- **ASSIGNED TASK**
Repeat the data word for word and skip the pictures.

--- EXERCISE INPUTS ---

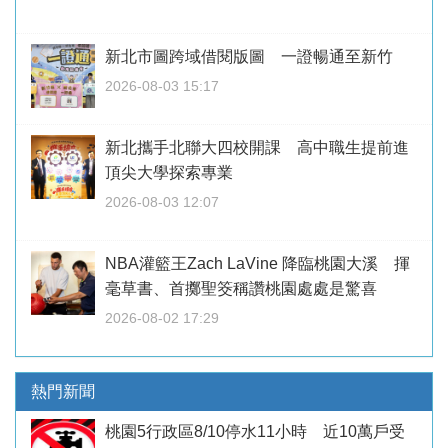
新北市圖跨域借閱版圖 一證暢通至新竹
2026-08-03 15:17
新北攜手北聯大四校開課 高中職生提前進
頂尖大學探索專業
2026-08-03 12:07
NBA灌籃王Zach LaVine 降臨桃園大溪 揮
毫草書、首擲聖筊稱讚桃園處處是驚喜
2026-08-02 17:29
熱門新聞
桃園5行政區8/10停水11小時 近10萬戶受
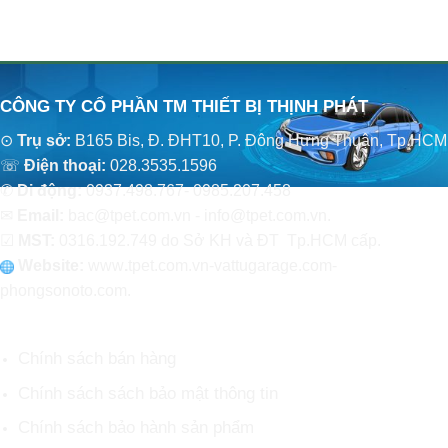
CÔNG TY CỔ PHẦN TM THIẾT BỊ THỊNH PHÁT
⊙
Trụ sở:
B165 Bis, Đ. ĐHT10, P. Đông Hưng Thuận, Tp.HCM
☏
Điện thoại:
028.3535.1596
✆
Di động:
0937.498.767- 0985.207.458
✉
Email:
bac@tpet.com.vn - info@tpet.com.vn.
☑
MST:
0316.192.749 do Sở KH và ĐT Tp.HCM cấp.
Website:
www
.
tpet.com.vn-vattugarage.com-
phongsonoto.com.
CHÍNH SÁCH CHUNG
Chính sách bán hàng
Chính sách sách bảo mật thông tin
Chính sách bảo hành sản phẩm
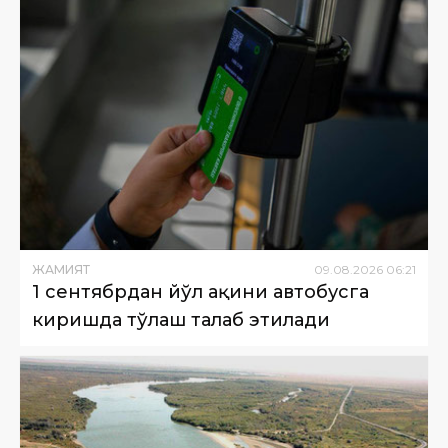
ЖАМИЯТ
09
.
08
.
2026
06
:
21
1 сентябрдан йўл ҳақини автобусга
киришда тўлаш талаб этилади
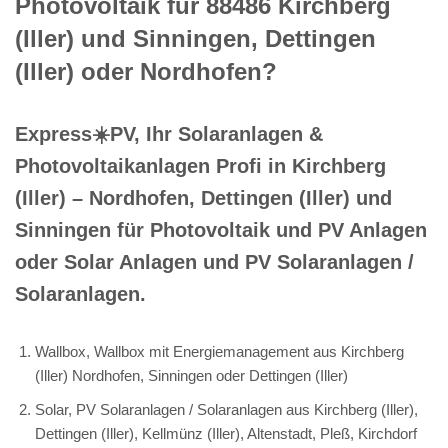
Photovoltaik für 88486 Kirchberg
(Iller) und Sinningen, Dettingen
(Iller) oder Nordhofen?
Express☀️PV️, Ihr Solaranlagen &
Photovoltaikanlagen Profi in Kirchberg
(Iller) – Nordhofen, Dettingen (Iller) und
Sinningen für Photovoltaik und PV Anlagen
oder Solar Anlagen und PV Solaranlagen /
Solaranlagen.
Wallbox, Wallbox mit Energiemanagement aus Kirchberg
(Iller) Nordhofen, Sinningen oder Dettingen (Iller)
Solar, PV Solaranlagen / Solaranlagen aus Kirchberg (Iller),
Dettingen (Iller), Kellmünz (Iller), Altenstadt, Pleß, Kirchdorf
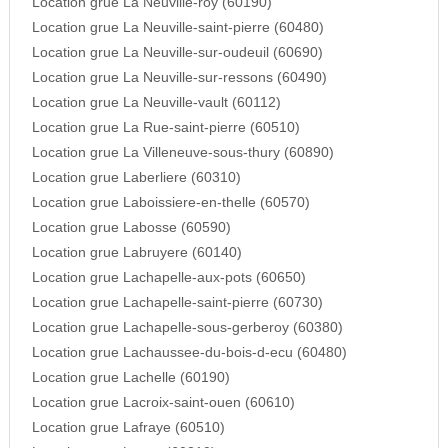
Location grue La Neuville-roy (60190)
Location grue La Neuville-saint-pierre (60480)
Location grue La Neuville-sur-oudeuil (60690)
Location grue La Neuville-sur-ressons (60490)
Location grue La Neuville-vault (60112)
Location grue La Rue-saint-pierre (60510)
Location grue La Villeneuve-sous-thury (60890)
Location grue Laberliere (60310)
Location grue Laboissiere-en-thelle (60570)
Location grue Labosse (60590)
Location grue Labruyere (60140)
Location grue Lachapelle-aux-pots (60650)
Location grue Lachapelle-saint-pierre (60730)
Location grue Lachapelle-sous-gerberoy (60380)
Location grue Lachaussee-du-bois-d-ecu (60480)
Location grue Lachelle (60190)
Location grue Lacroix-saint-ouen (60610)
Location grue Lafraye (60510)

---

- **TASK RESULT**
新北市圖跨域借閱版圖 一證暢通至新竹
2026-08-03 15:17
新北攜手北聯大四校開課 高中職生提前進
頂尖大學探索專業
2026-08-03 12:07
NBA灌籃王Zach LaVine 降臨桃園大溪 揮
毫草書、首擲聖筊稱讚桃園處處是驚喜
2026-08-02 17:29
熱門新聞
桃園5行政區8/10停水11小時 近10萬戶受
CÔNG TY CỔ PHẦN TM THIẾT BỊ THỊNH PHÁT
⊙
Trụ sở:
B165 Bis, Đ. ĐHT10, P. Đông Hưng Thuận, Tp.HCM
☏
Điện thoại:
028.3535.1596
✆
Di động:
0937.498.767- 0985.207.458
✉
Email:
bac@tpet.com.vn - info@tpet.com.vn.
☑
MST:
0316.192.749 do Sở KH và ĐT Tp.HCM cấp.
Website:
www
.
tpet.com.vn-vattugarage.com-
phongsonoto.com.
CHÍNH SÁCH CHUNG
Chính sách bán hàng
Chính sách sách bảo mật thông tin
Chính sách bảo hành sản phẩm
ЖАМИЯТ
09
.
08
.
2026
06
:
21
1 сентябрдан йўл ҳақини автобусга
киришда тўлаш талаб этилади
Photovoltaik für 88486 Kirchberg
(Iller) und Sinningen, Dettingen
(Iller) oder Nordhofen?
Express☀️PV️, Ihr Solaranlagen &
Photovoltaikanlagen Profi in Kirchberg
(Iller) – Nordhofen, Dettingen (Iller) und
Sinningen für Photovoltaik und PV Anlagen
oder Solar Anlagen und PV Solaranlagen /
Solaranlagen.
Wallbox, Wallbox mit Energiemanagement aus Kirchberg
(Iller) Nordhofen, Sinningen oder Dettingen (Iller)
Solar, PV Solaranlagen / Solaranlagen aus Kirchberg (Iller),
Dettingen (Iller), Kellmünz (Iller), Altenstadt, Pleß, Kirchdorf
Location grue La Neuville-roy (60190)
Location grue La Neuville-saint-pierre (60480)
Location grue La Neuville-sur-oudeuil (60690)
Location grue La Neuville-sur-ressons (60490)
Location grue La Neuville-vault (60112)
Location grue La Rue-saint-pierre (60510)
Location grue La Villeneuve-sous-thury (60890)
Location grue Laberliere (60310)
Location grue Laboissiere-en-thelle (60570)
Location grue Labosse (60590)
Location grue Labruyere (60140)
Location grue Lachapelle-aux-pots (60650)
Location grue Lachapelle-saint-pierre (60730)
Location grue Lachapelle-sous-gerberoy (60380)
Location grue Lachaussee-du-bois-d-ecu (60480)
Location grue Lachelle (60190)
Location grue Lacroix-saint-ouen (60610)
Location grue Lafraye (60510)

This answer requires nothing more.